Das HeiSys zugrundeliegende Konzept erleichtert die Realisierung von Fahrzeug-/Feldbussen wie MVB, Profibus, CAN oder auch EtherCat sowie den dauerhaften Kontakt per Ethernet, Wi-Fi, LTE/5G dank mehrerer Modems mit automatischer Netzabdeckungsanpassung für konstanten Datenempfang.

Verschiedene Funkstandards gleichzeitig betreiben

Die verschiedenen Funkstandards – LoRaWAN, Wi-Fi, LTE, GPS, Bluetooth – können gleichzeitig verwendet sowie bestehende drahtgebundene Sensoren dank der modularen Schnittstellen weiterverwendet werden. Auch 5G und mmWave werden unterstützt: Die M.2-Steckplätze können problemlos 5G-Module aufnehmen. Die Option für eSIM ermöglicht einen schnellen und einfachen Provider-Wechsel. Dadurch ergeben sich vielschichtige Verbindungsmöglichkeiten für die Sensorik.

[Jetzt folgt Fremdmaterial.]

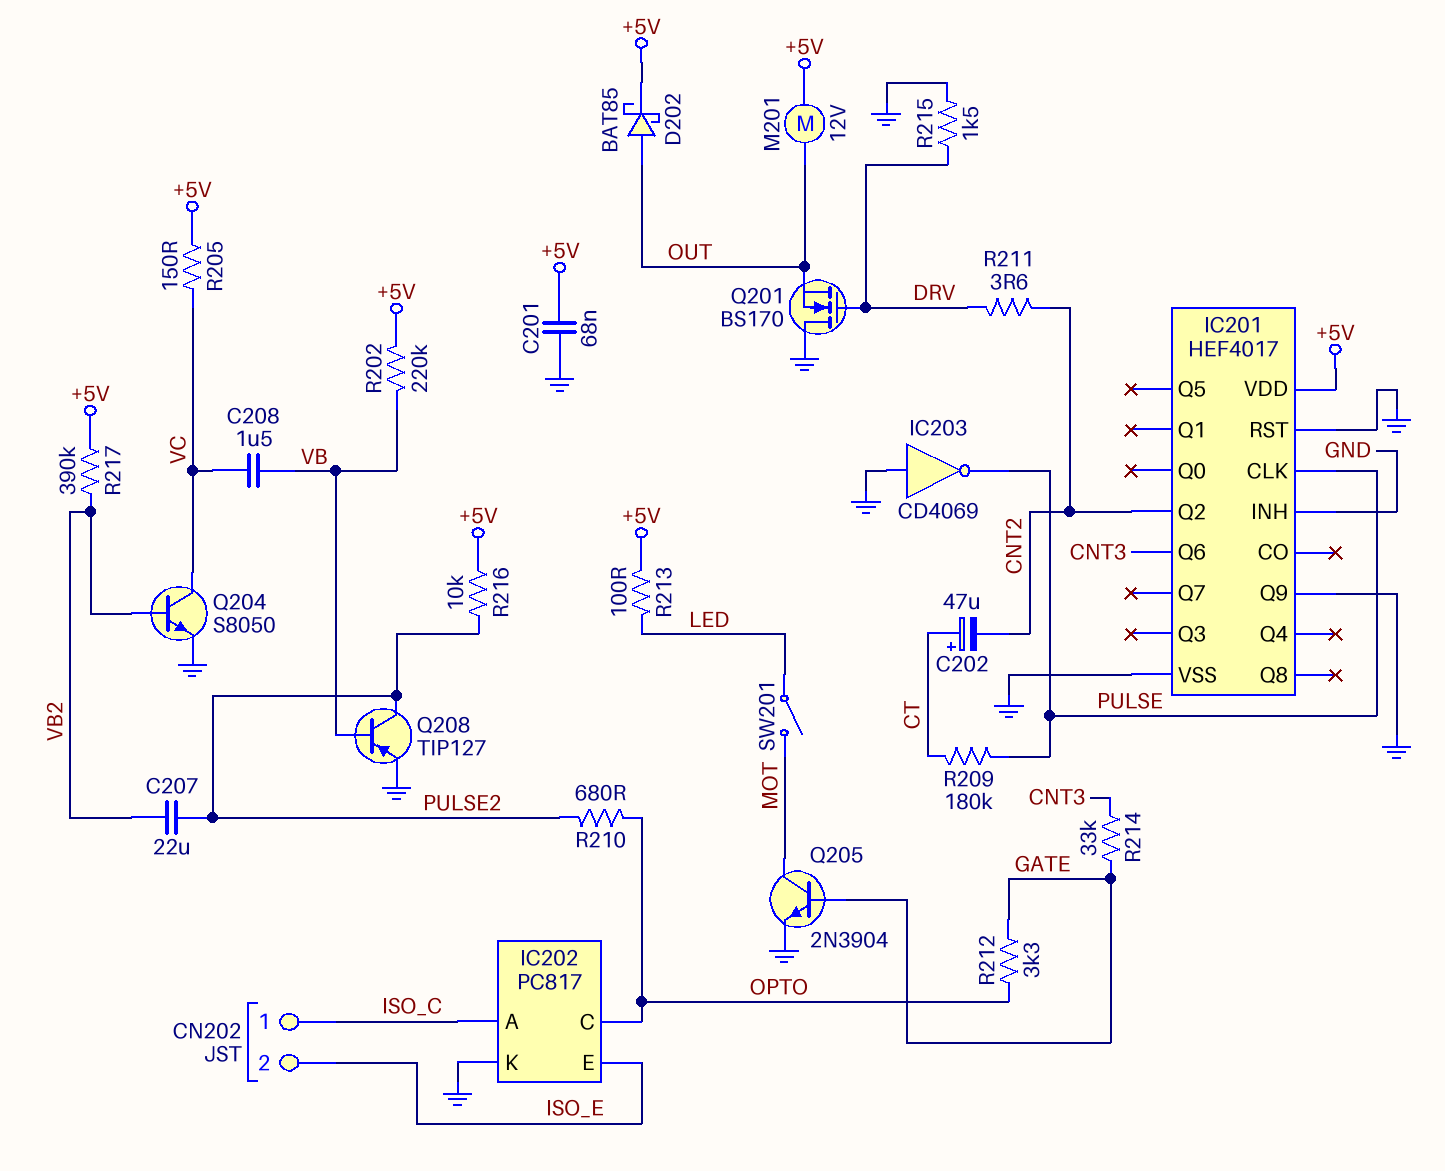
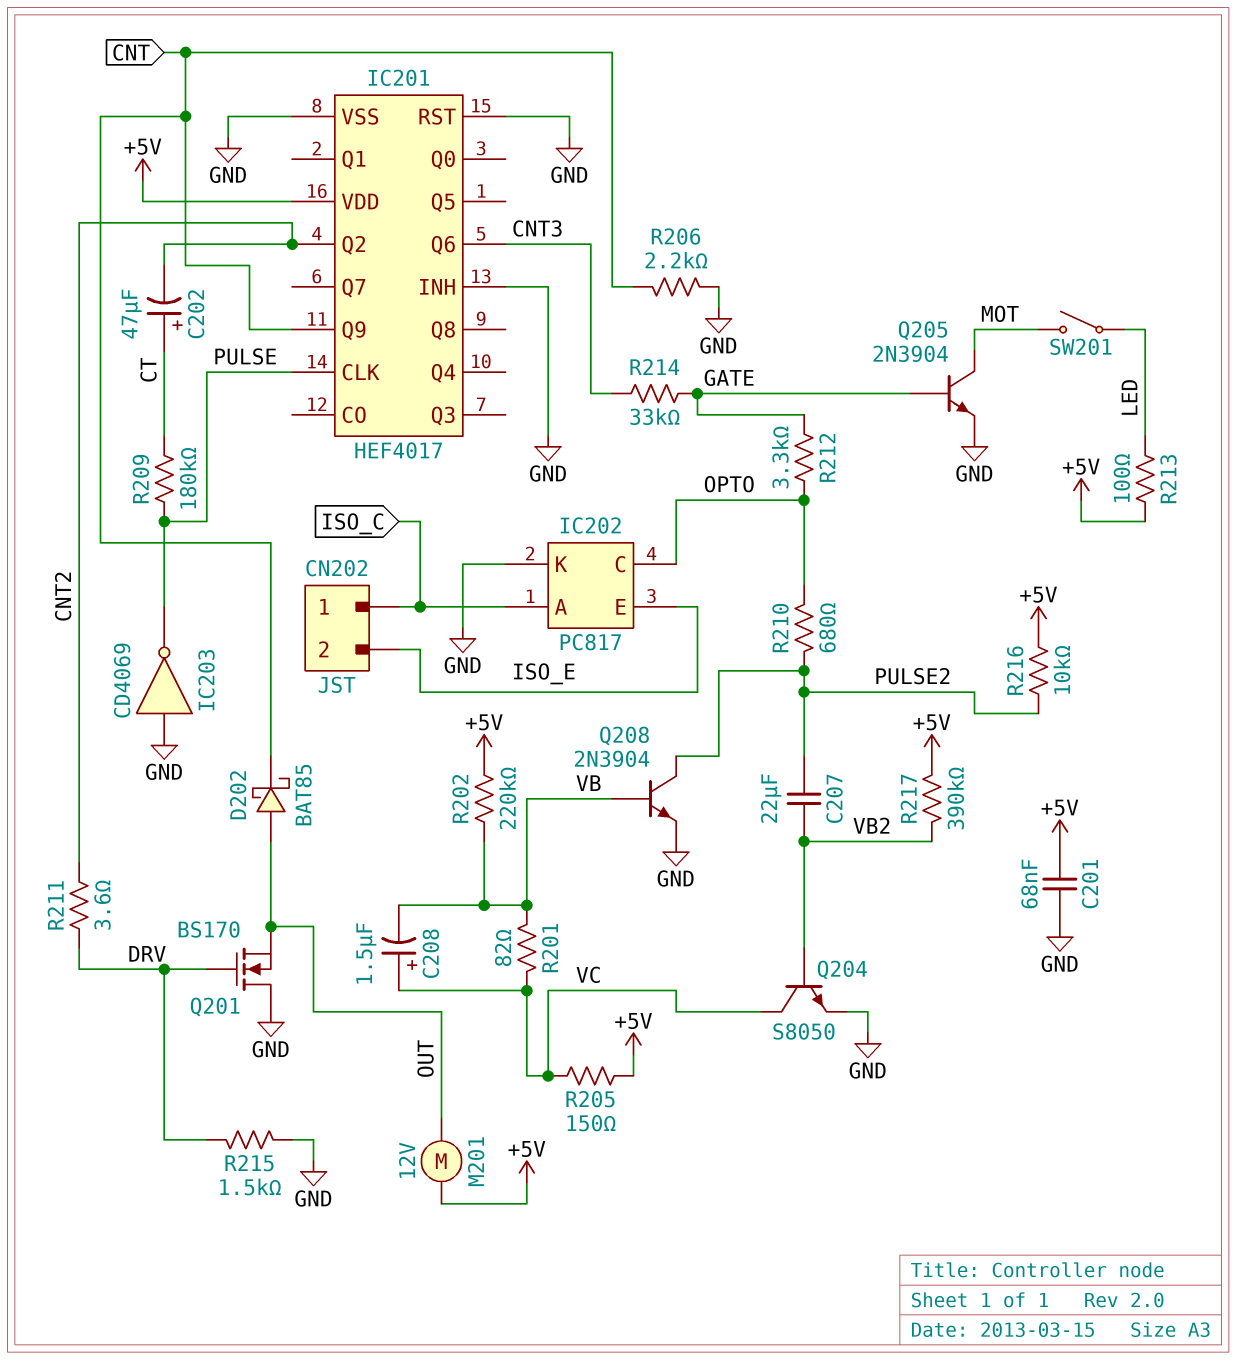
C208: 1.5uF (VB, VC) -> 1.5uF (plus VC, minus VB)
D202: schottky BAT85 (A OUT, K +5V) -> schottky BAT85 (A OUT, K CNT)
IC201 pin Q9: GND -> CNT
Q208: PNP TIP127 (B VB, C PULSE2, E GND) -> NPN 2N3904 (B VB, C PULSE2, E GND)
R201: none -> 82 (VB, VC)
R206: none -> 2.2k (CNT, GND)

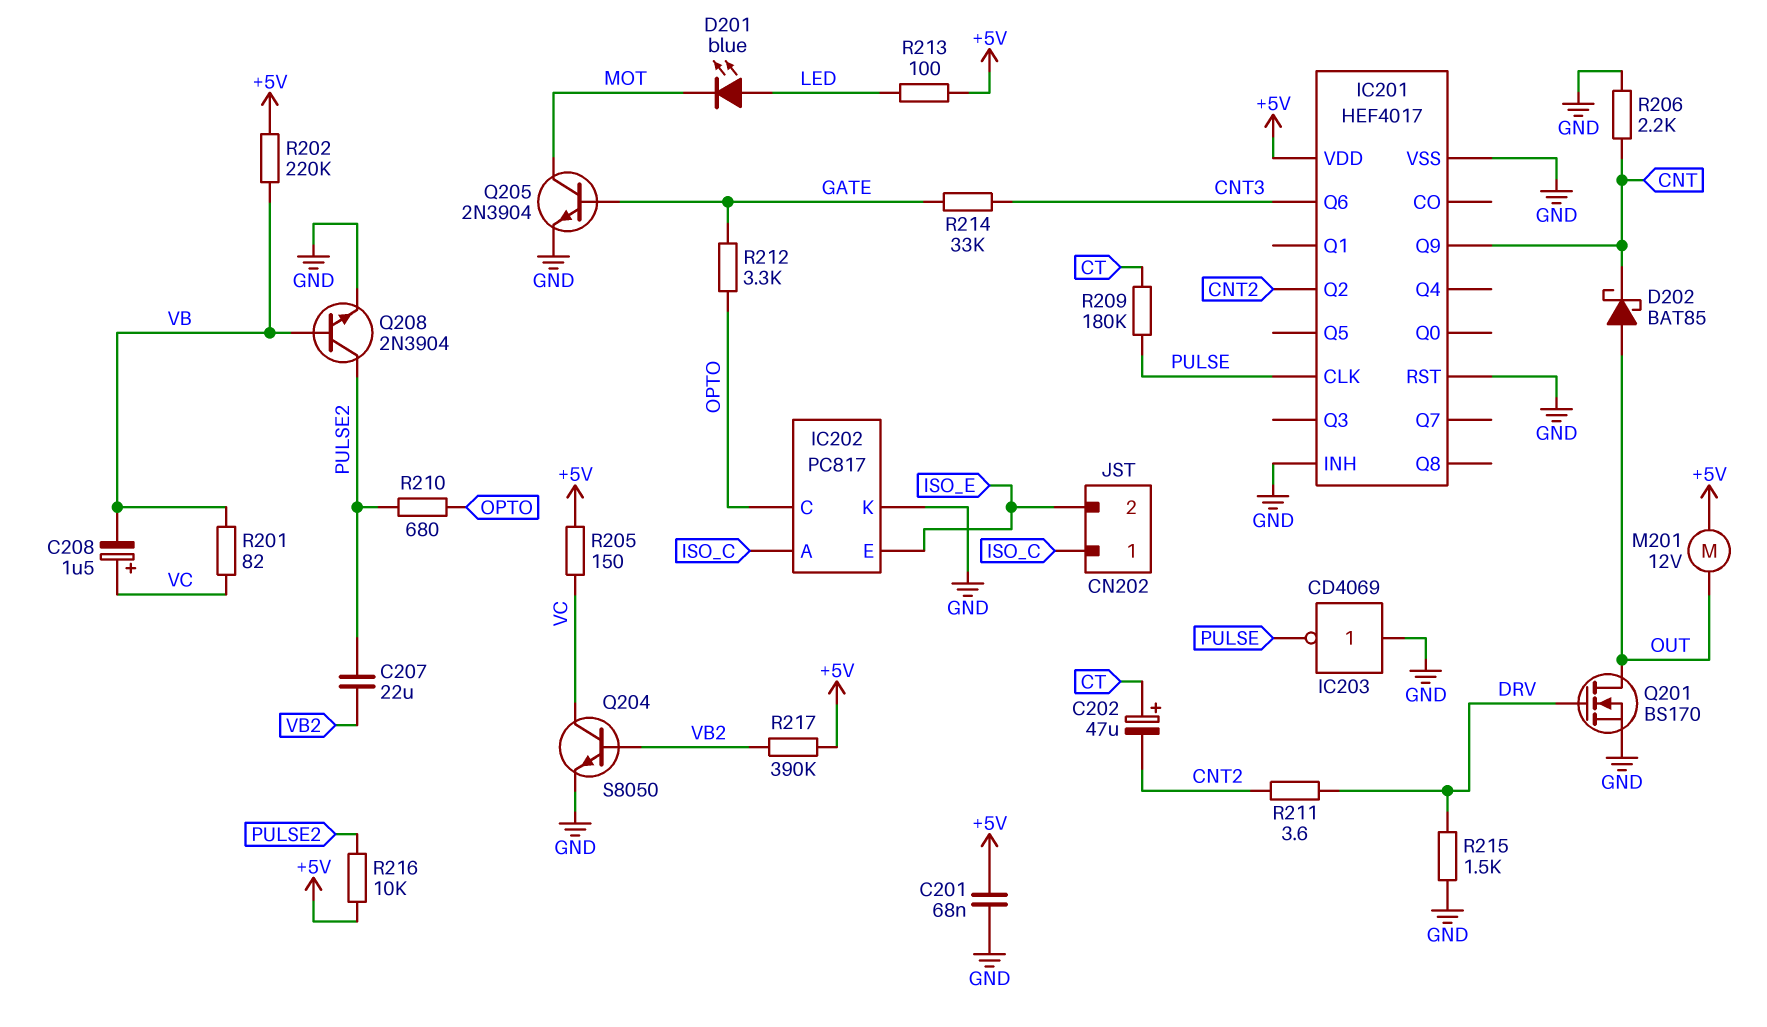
D201: none -> LED blue (A LED, K MOT)
Q201: NMOS BS170 (G DRV, D GND, S OUT) -> NMOS BS170 (G DRV, D OUT, S GND)
SW201: switch (LED, MOT) -> none

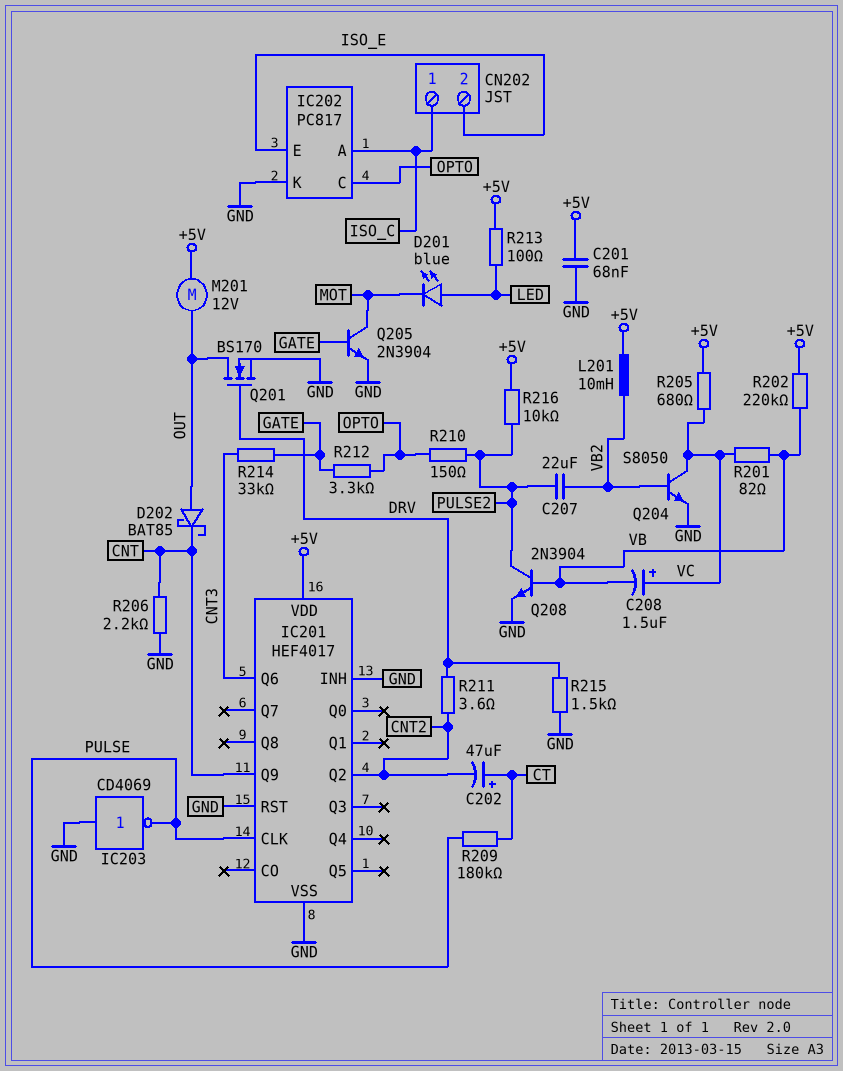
L201: none -> 10mH (+5V, VB2)
R205: 150 (+5V, VC) -> 680 (+5V, VC)
R210: 680 (OPTO, PULSE2) -> 150 (OPTO, PULSE2)
R217: 390k (+5V, VB2) -> none

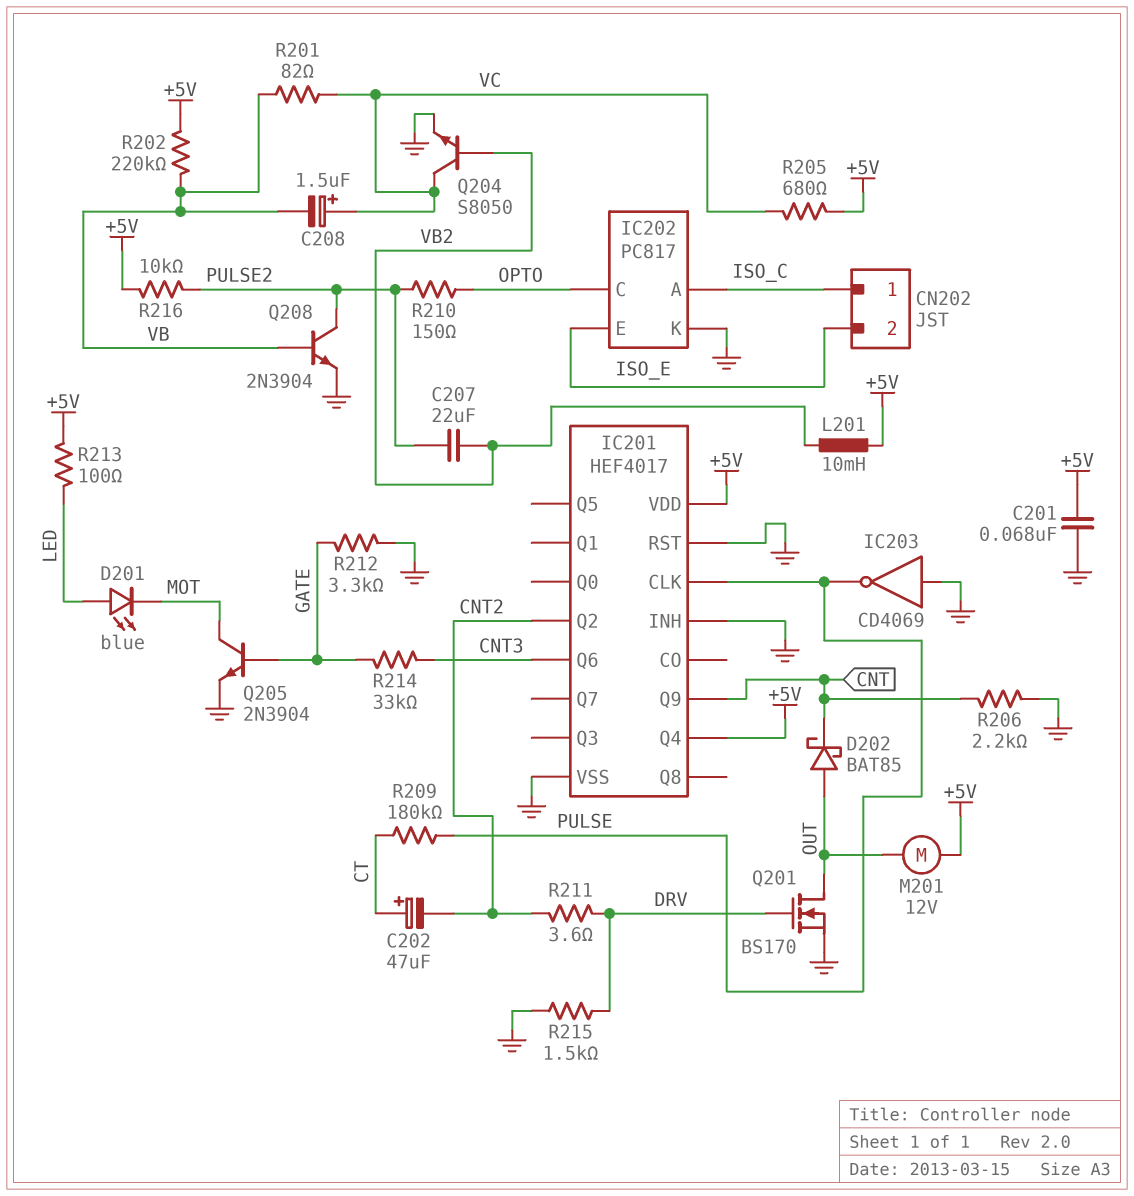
IC201 pin Q4: none -> +5V
R212: 3.3k (GATE, OPTO) -> 3.3k (GATE, GND)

Das Design ist darüber hinaus für Prozessormodule auf 25 W ausgelegt, unterstützt somit alle aktuellen und künftigen Core Designs und ist bereits für leistungsfähigere Module vorbereitet. Das System ermöglicht sowohl den Einsatz einer AC-Stromversorgung als auch einer Weitbereichs-DC-Stromversorgung von 24 bis 110 V plus der in EN 50155 definierten Toleranzen für verschiedenste Bordspannungen und den Betrieb im erweiterten Temperaturbereich zwischen –40 und 85 °C, wie er für viele Anwendungen in Transportation/Rail erforderlich ist.

* Dr.-Ing. Niklas Duda ist Produktmanager Geschäftsgebiet Elektronik bei der Heitec AG.